There is already some work done on predicting parts of speech based on NTLK POS input. Adding another experiment to this project that does anomaly detection instead of prediction could provide more value. Once the CLA has learned the typical patterns of POS within a corpus, it might identify grammatical errors with high anomaly scores.

Creating Word SDR Images from TP Output

In this experiment, NuPIC is producing SDR predictions based on sequences of word SDRs it has been fed. These predictions are given to the cortical.io API to find closest term for that SDR. It would be interesting to visualize these predicted SDRs in the same way cortical.io does through a pixel bitmap, like this:

CEPT SDR Image

These predicted bitmaps created by this word association experiment should have a sort of gaussian property to them.

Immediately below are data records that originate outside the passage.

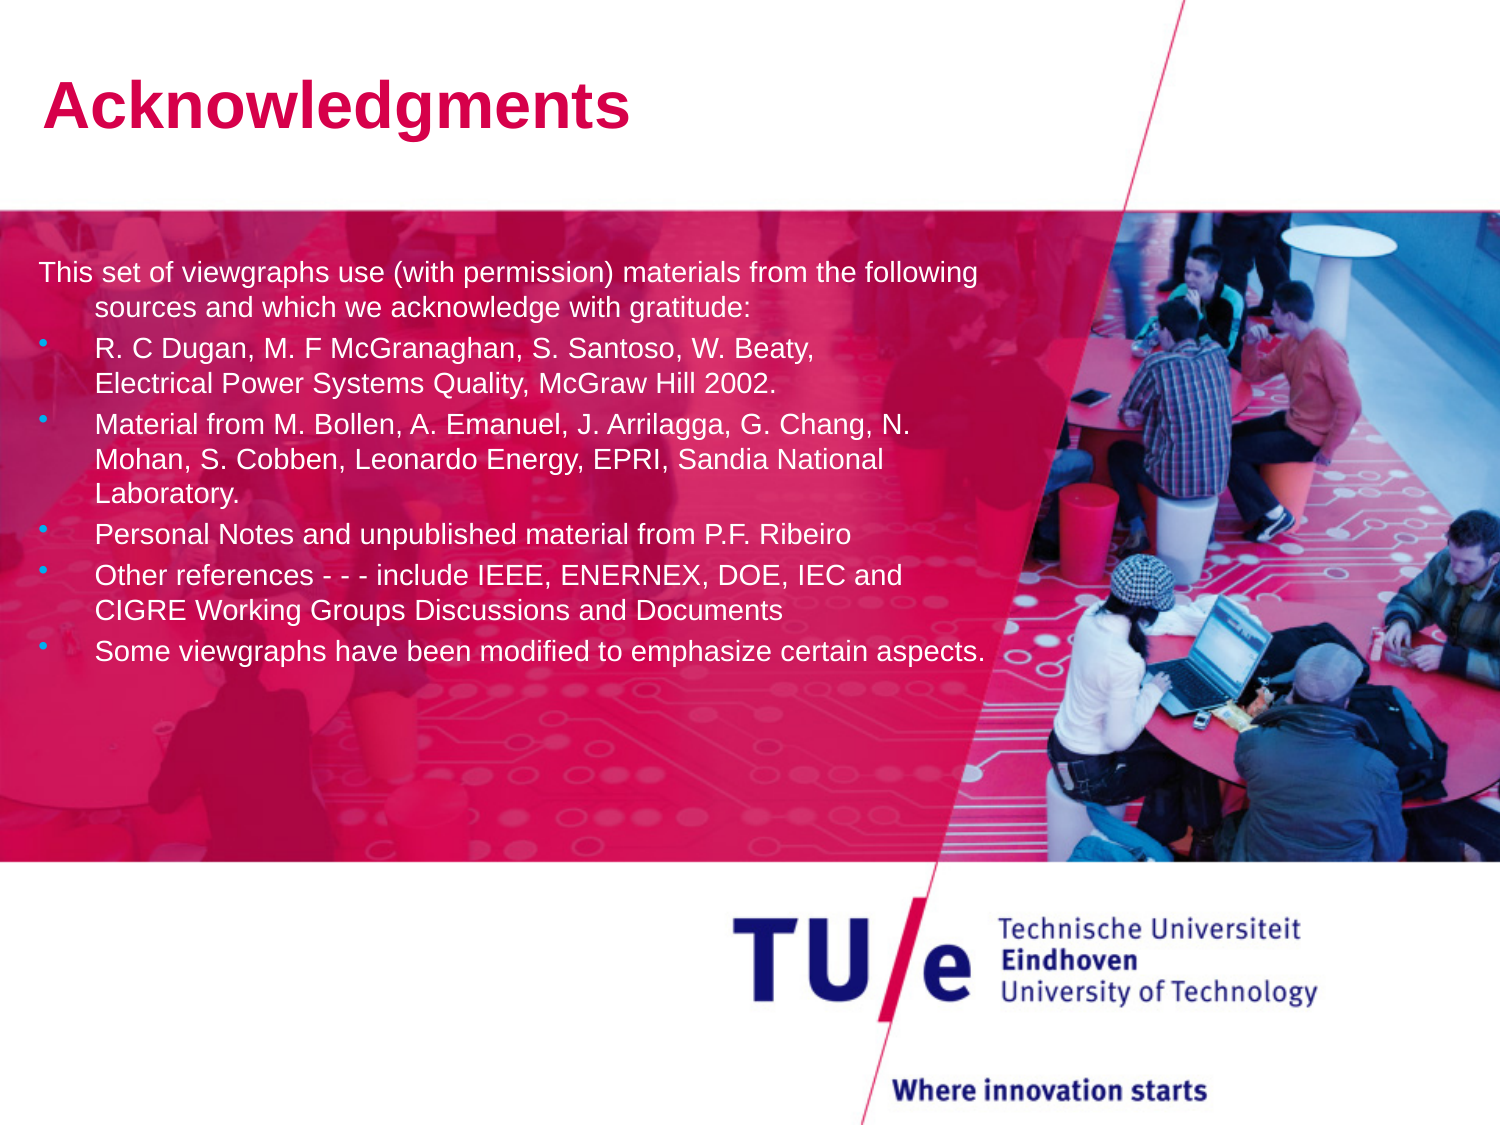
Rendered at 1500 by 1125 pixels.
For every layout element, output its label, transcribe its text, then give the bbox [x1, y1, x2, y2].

list This set of viewgraphs use (with permission) materials from the following sources and which we acknowledge with gratitude: R. C Dugan, M. F McGranaghan, S. Santoso, W. Beaty, Electrical Power Systems Quality, McGraw Hill 2002. Material from M. Bollen, A. Emanuel, J. Arrilagga, G. Chang, N. Mohan, S. Cobben, Leonardo Energy, EPRI, Sandia National Laboratory. Personal Notes and unpublished material from P.F. Ribeiro Other references - - - include IEEE, ENERNEX, DOE, IEC and CIGRE Working Groups Discussions and Documents Some viewgraphs have been modified to emphasize certain aspects. [38, 253, 996, 904]
picture [0, 0, 1500, 1125]
title Acknowledgments [42, 61, 1360, 214]
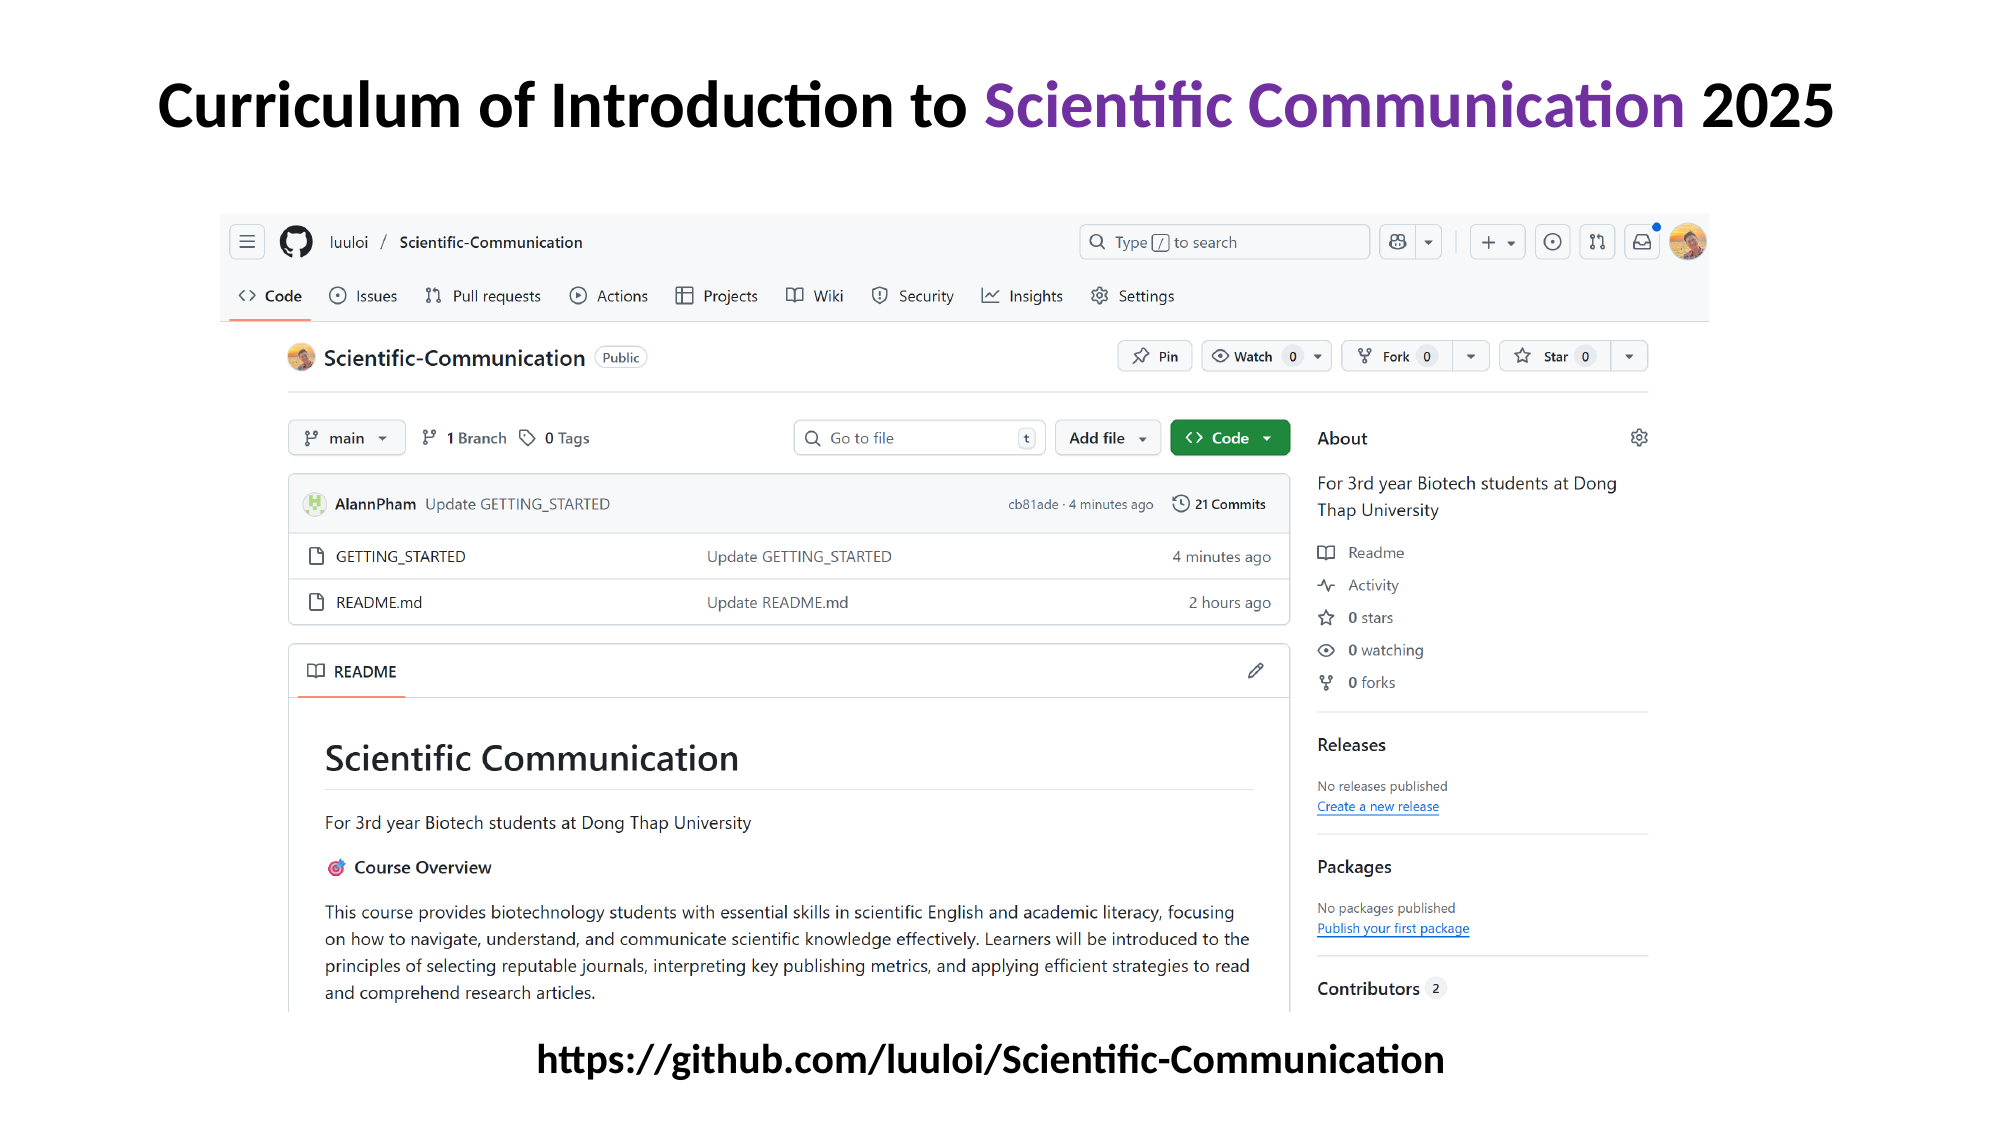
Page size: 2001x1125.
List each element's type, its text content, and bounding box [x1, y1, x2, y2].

text_box Curriculum of Introduction to Scientific Communication 2025 [33, 53, 1961, 149]
title https://github.com/luuloi/Scientific-Communication [128, 1011, 1854, 1110]
picture [220, 214, 1709, 1012]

Emergence of grammar (+ontology)

On a (simplified) text dataset train text generation (prediction of the next letter in a sequence) and observe if grammatic structures appear to be learned by the CLA.

Eg.:

  • He likeS
  • We like
  • ? Tom like(?s/’ ') …this Tom (=some unobserved term) example would require a use of ‘ontology’, providing an additional vector with info (ground truth he=singular, we=plural, Tom=singular), so training would look like:
  • T1: {‘H’, singular}, T2: {‘e’, singular}…

History

  • Aug 27, 2013: Community member Chetan Surpur created linguist project for predicting the rest of a user’s word, phrase, or sentence.
  • Aug 28, 2013: Community member James Tauber created nupic-texts project for pre-processing of corpus of childrens’ text.
  • Sept 12, 2013: Francisco Webber provided offline retina mapping of words within nupic-texts.
  • Sept 12, 2013: Created pycept project to use as python CEPT API client.
  • Sept 15, 2013: Had 2013 Hackathon NLP Planning Meeting to discuss the NLP focus of upcoming hackathon.
  • Sept 26, 2013: Matt published an initial project that uses the CEPT API to download a library of SDRs for nouns in singular and plural forms extracted from the corpus of text included within NLTK.
  • Oct 6, 2013: Matt updated his NLP Experiments project with an example of part of speech prediction using NLTK tagging.